The patient in our report was young and healthy and had a complicated course of influenza infection. In the latest World Health Organization (WHO) recommendations, young and healthy subjects are not the priority groups for seasonal influenza vaccination 5. Whether it is beneficial and cost‐effective to extend the indications of influenza vaccination to them are controversial, but the potential benefits of being vaccinated, especially during epidemics, may outweigh the risks and costs. Our patient demonstrated the potential severity of influenza B and pneumococcal co‐infection. This would give support to the current WHO recommendations from 2013 onwards, that is, whenever it is possible to consider quadrivalent vaccines that cover two strains of influenza B viruses, compared to the past WHO recommendations before 2013 that suggested the use of trivalent vaccines that contain one influenza B virus only 5.

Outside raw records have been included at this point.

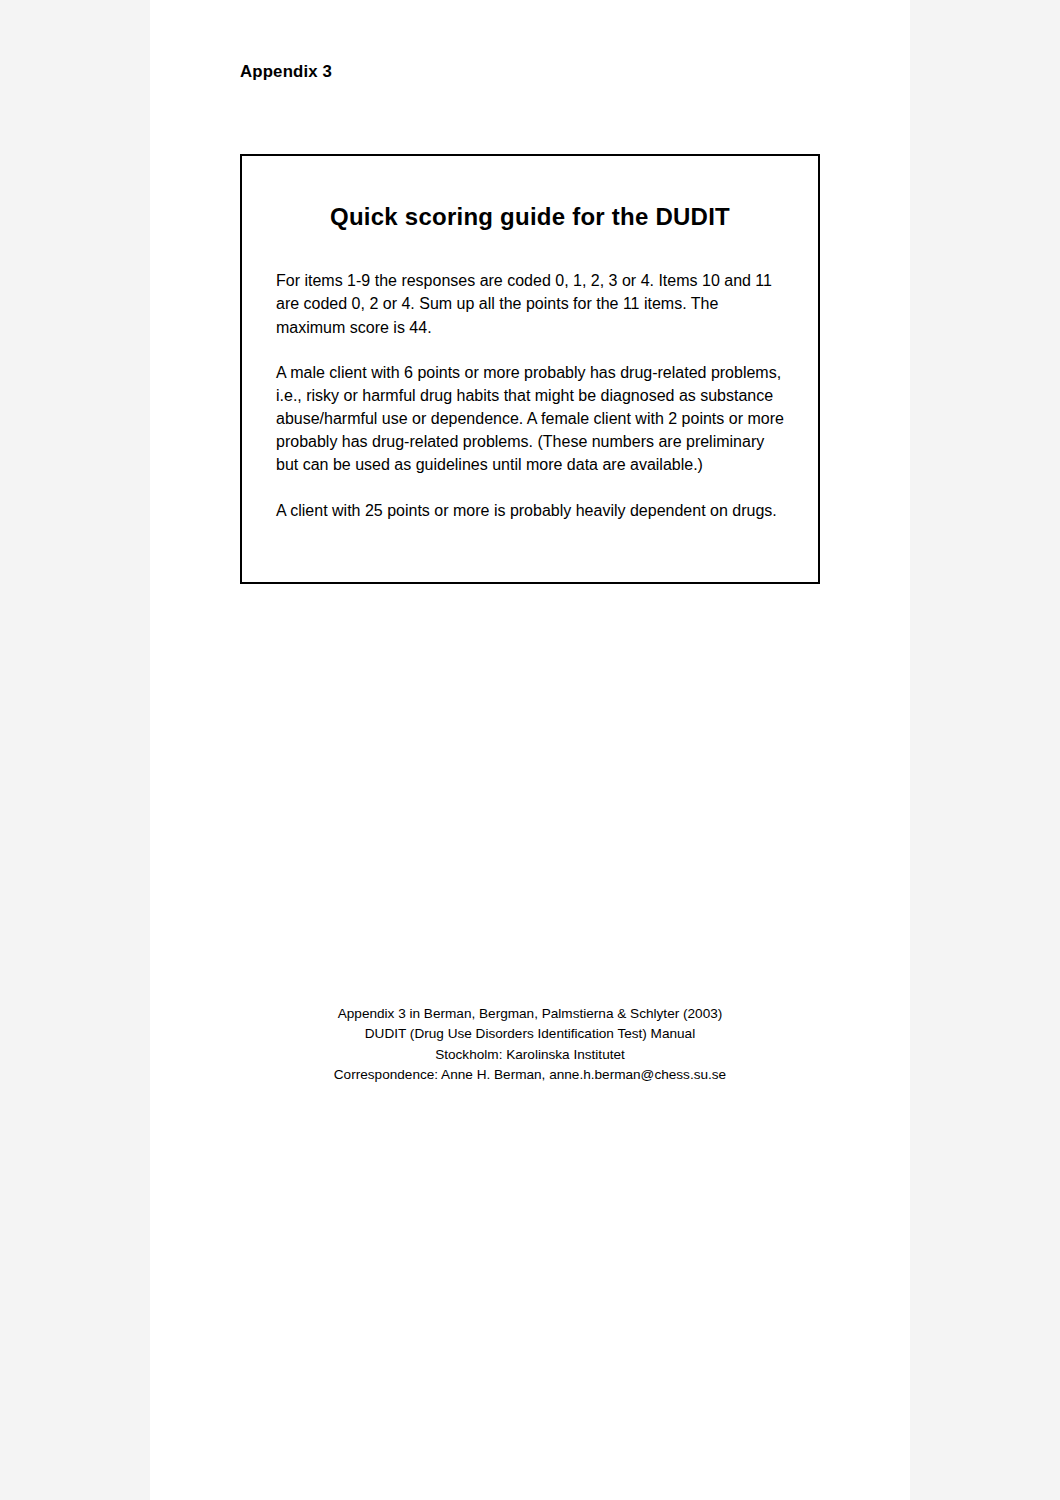Appendix 3
Quick scoring guide for the DUDIT
For items 1-9 the responses are coded 0, 1, 2, 3 or 4. Items 10 and 11 are coded 0, 2 or 4. Sum up all the points for the 11 items. The maximum score is 44.
A male client with 6 points or more probably has drug-related problems, i.e., risky or harmful drug habits that might be diagnosed as substance abuse/harmful use or dependence. A female client with 2 points or more probably has drug-related problems. (These numbers are preliminary but can be used as guidelines until more data are available.)
A client with 25 points or more is probably heavily dependent on drugs.
Appendix 3 in Berman, Bergman, Palmstierna & Schlyter (2003)
DUDIT (Drug Use Disorders Identification Test) Manual
Stockholm: Karolinska Institutet
Correspondence: Anne H. Berman, anne.h.berman@chess.su.se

The evolution of acute viral pneumonia into post‐viral organizing pneumonia is probably indistinct in the majority of patients. In general, persistence or relapse of compatible radiological infiltrates after initial clearing of viral pneumonic phase, together with clinical deterioration, should prompt the possibility of the development of organizing pneumonia. Other causes of hypoxemia have to be considered, such as pulmonary embolism, as found in our patient. Secondary or persistent infections should be excluded before use of corticosteroids. We have another patient with organizing pneumonia complicating influenza A infection, who also had severe infection and required ECMO support. That patient had steroids started later, 84 days after the initial infection. Despite improvement with corticosteroids, she suffered from extensive lung fibrosis and residual dyspnoea. The disease course in this patient suggested that timely diagnosis of organizing pneumonia and commencement of systemic glucocorticosteroid could effectively control the post‐viral inflammatory process and may prevent irreversible fibrosis. In conclusion, we propose that all patients with clinical suspicion of influenza‐associated organizing pneumonia should have imaging and histological proof as early as possible. For those with persistent or progressive clinical and/or radiological features, timely commencement of corticosteroid should be considered to prevent long‐term complications.

Disclosure Statements

No conflict of interest declared.

Appropriate written informed consent was obtained for publication of this case report and accompanying images.